=== Data for review ===

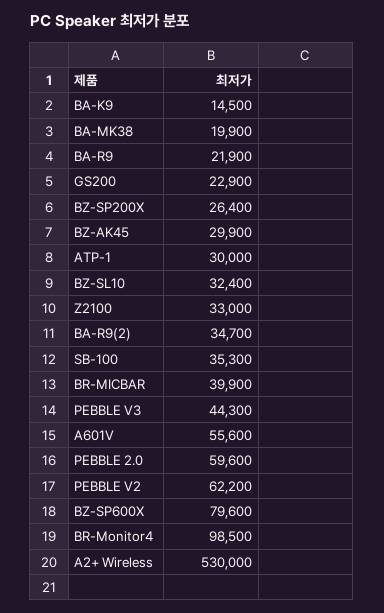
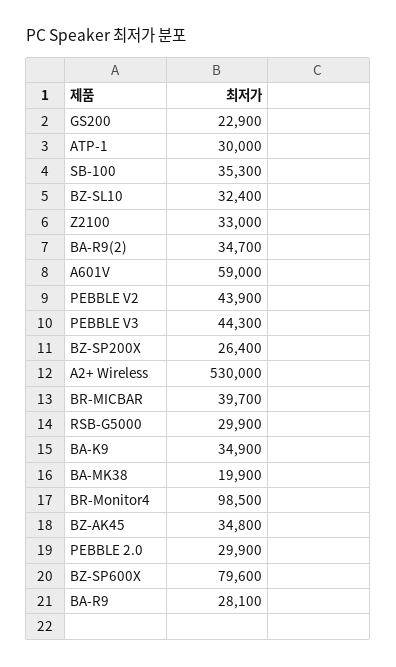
BA-K9: 14500 -> 34900
BA-R9: 21900 -> 28100
BZ-AK45: 29900 -> 34800
BR-MICBAR: 39900 -> 39700
A601V: 55600 -> 59000
PEBBLE 2.0: 59600 -> 29900
PEBBLE V2: 62200 -> 43900
RSB-G5000: none -> 29900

===

> **Assigned task**: The records above are to be duplicated exactly, pictures left out.

> **Result below**:
BA-K9: 14500 -> 34900
BA-R9: 21900 -> 28100
BZ-AK45: 29900 -> 34800
BR-MICBAR: 39900 -> 39700
A601V: 55600 -> 59000
PEBBLE 2.0: 59600 -> 29900
PEBBLE V2: 62200 -> 43900
RSB-G5000: none -> 29900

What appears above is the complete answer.